> **Task requirements**: Collect every line below that contains the word "represent", and copy each one out in full. Case counts.

(Dataset entries)

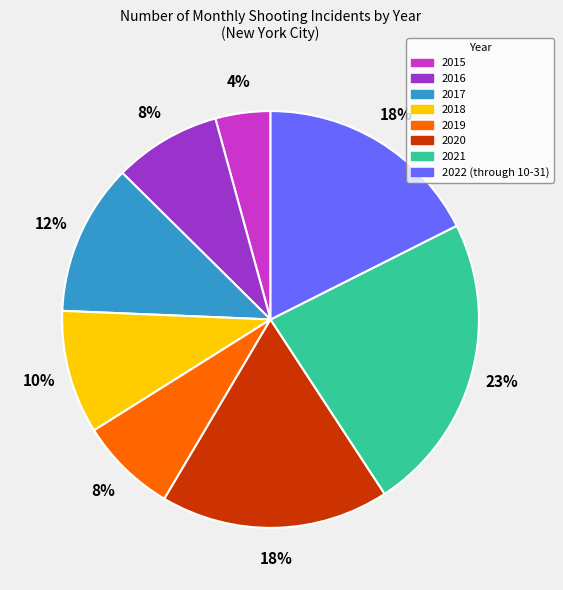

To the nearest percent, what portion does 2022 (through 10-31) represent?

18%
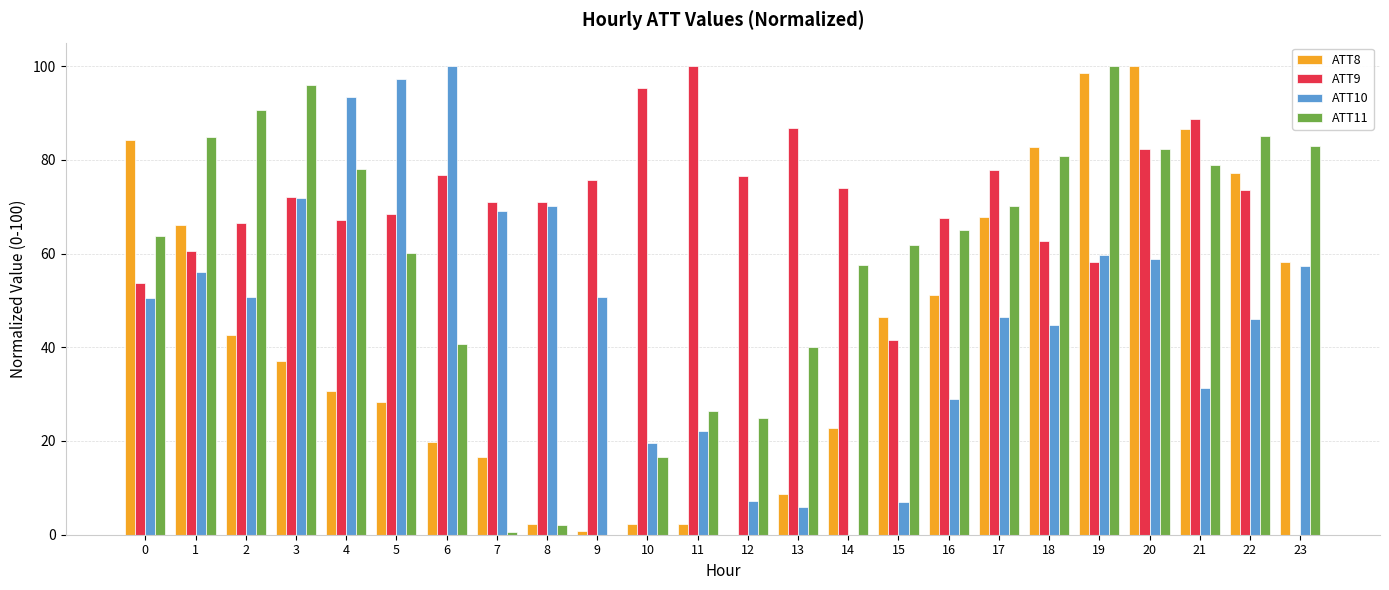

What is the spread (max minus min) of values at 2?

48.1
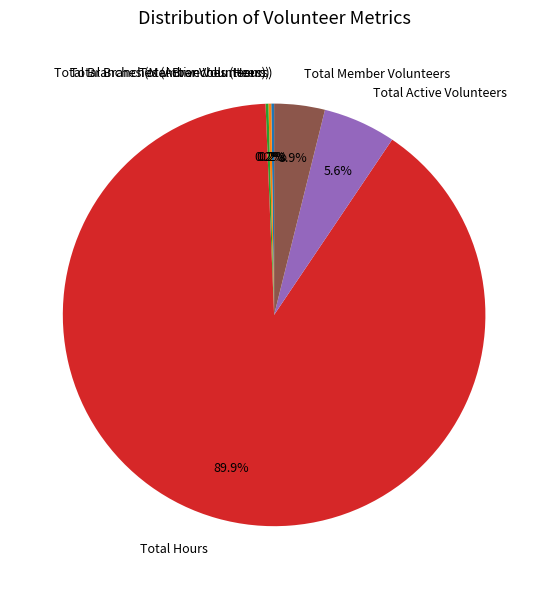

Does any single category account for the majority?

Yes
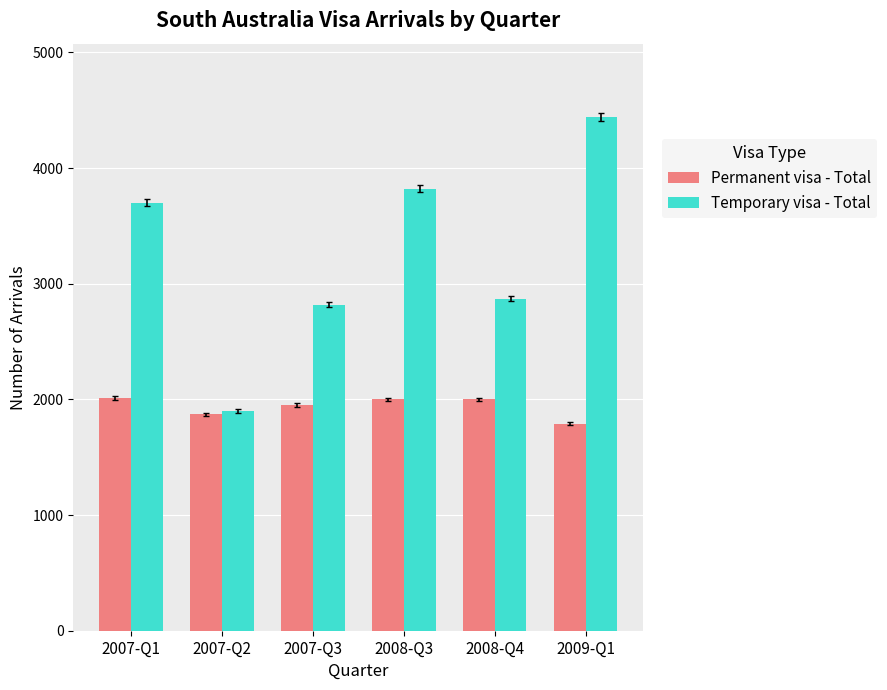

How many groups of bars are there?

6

> **Solution to the problem**:
To the nearest percent, what portion does 2022 (through 10-31) represent?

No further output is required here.